Definition:
Generalizability theory (G-theory), developed by Lee Cronbach and colleagues in the 1970s, is a statistical framework for analyzing the dependability of test scores by decomposing score variance into multiple sources (called facets) — such as raters, tasks, items, and occasions. Unlike Classical Test Theory, which treats all measurement error as a single undifferentiated term, G-theory identifies how much of the score variability comes from each source.
In-Depth Explanation
The core question: “How well does a test score generalize beyond the specific conditions under which it was obtained?”
A writing test score, for example, is influenced by:
- The person’s actual writing ability (the thing we want to measure)
- Which topic they were assigned
- Which rater scored their essay
- The day they took the test
- Interactions between these factors (e.g., some raters are harsher on certain topics)
G-theory lets test developers estimate how much each source contributes to score variation:
| Source of Variance | Example | What it tells us |
|---|---|---|
| Person (p) | Test-taker ability | The signal — what we’re trying to measure |
| Rater (r) | Different raters | Are raters consistent? |
| Task (t) | Different essay topics | Do topics differ in difficulty? |
| Person × Rater (p×r) | Rater-person interaction | Are some raters harsher on certain people? |
| Person × Task (p×t) | Task-person interaction | Do some people do better on certain topics? |
| Residual | Unexplained variation | Random noise |
Two types of studies:
- G-study (Generalizability study): Collects data and estimates variance components for each facet and their interactions.
- D-study (Decision study): Uses G-study estimates to design optimal measurement procedures — how many raters, tasks, or items are needed to achieve a desired level of reliability?

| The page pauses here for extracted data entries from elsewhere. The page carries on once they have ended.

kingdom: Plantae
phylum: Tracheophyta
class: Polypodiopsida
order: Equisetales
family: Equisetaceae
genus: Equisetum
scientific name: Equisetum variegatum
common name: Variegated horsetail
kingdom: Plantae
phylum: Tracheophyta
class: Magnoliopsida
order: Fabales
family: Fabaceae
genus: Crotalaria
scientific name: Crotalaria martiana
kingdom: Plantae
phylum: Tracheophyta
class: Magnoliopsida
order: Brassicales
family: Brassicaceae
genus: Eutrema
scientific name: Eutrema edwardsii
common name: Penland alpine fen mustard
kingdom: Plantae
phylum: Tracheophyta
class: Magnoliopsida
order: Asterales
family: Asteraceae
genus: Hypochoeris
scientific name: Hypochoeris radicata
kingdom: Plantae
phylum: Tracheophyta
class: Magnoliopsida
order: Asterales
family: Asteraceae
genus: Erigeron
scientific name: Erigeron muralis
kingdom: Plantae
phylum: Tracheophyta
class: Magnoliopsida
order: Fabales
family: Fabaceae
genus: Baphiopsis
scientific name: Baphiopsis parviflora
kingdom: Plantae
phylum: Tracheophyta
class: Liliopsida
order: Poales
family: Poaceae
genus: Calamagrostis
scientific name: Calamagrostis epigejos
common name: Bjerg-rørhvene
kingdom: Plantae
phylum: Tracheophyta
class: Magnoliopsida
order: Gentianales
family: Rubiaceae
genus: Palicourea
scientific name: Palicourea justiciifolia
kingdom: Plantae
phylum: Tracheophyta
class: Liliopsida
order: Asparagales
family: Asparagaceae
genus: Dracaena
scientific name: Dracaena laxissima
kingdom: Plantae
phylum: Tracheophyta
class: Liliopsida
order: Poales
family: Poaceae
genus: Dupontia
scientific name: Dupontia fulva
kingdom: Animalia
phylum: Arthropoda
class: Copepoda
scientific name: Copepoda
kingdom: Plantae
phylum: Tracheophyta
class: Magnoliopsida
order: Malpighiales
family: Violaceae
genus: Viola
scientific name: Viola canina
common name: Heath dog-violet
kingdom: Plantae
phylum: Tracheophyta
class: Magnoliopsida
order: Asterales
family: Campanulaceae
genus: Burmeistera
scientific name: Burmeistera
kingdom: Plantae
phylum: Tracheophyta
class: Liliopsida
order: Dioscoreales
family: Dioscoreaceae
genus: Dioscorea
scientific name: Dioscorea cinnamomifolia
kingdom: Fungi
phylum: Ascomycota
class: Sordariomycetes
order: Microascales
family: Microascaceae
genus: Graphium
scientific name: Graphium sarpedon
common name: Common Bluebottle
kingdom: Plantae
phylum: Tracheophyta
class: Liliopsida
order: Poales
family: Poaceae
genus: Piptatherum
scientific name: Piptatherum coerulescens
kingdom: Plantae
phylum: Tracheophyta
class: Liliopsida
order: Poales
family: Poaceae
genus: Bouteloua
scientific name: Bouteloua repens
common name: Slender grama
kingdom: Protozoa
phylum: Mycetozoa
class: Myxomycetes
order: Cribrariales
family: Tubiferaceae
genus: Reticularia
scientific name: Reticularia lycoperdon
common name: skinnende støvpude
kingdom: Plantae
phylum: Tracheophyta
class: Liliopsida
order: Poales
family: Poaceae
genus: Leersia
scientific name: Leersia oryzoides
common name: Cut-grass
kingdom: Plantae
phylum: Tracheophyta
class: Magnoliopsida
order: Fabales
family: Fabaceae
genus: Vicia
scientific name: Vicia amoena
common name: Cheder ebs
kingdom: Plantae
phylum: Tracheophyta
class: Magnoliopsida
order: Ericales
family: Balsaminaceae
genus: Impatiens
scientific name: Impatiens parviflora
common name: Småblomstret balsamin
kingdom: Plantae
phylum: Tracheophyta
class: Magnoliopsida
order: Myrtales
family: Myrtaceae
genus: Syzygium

For example, a G-study of a Japanese speaking test might reveal that rater variation contributes more error than task variation. The D-study would then recommend using more raters (or rater training) rather than more tasks.
Relevance to language testing:
G-theory is particularly important for performance-based assessments — speaking tests, writing tests, and oral interviews — where human raters introduce a major source of variability. It’s less critical for multiple-choice tests where rater effects don’t exist.
Related Terms
See Also
Research
- Cronbach, L. J., Gleser, G. C., Nanda, H., & Rajaratnam, N. (1972). The Dependability of Behavioral Measurements: Theory of Generalizability for Scores and Profiles. Wiley. — The foundational text on G-theory.
- Brennan, R. L. (2001). Generalizability Theory. Springer. — The standard modern reference for G-theory methodology and applications.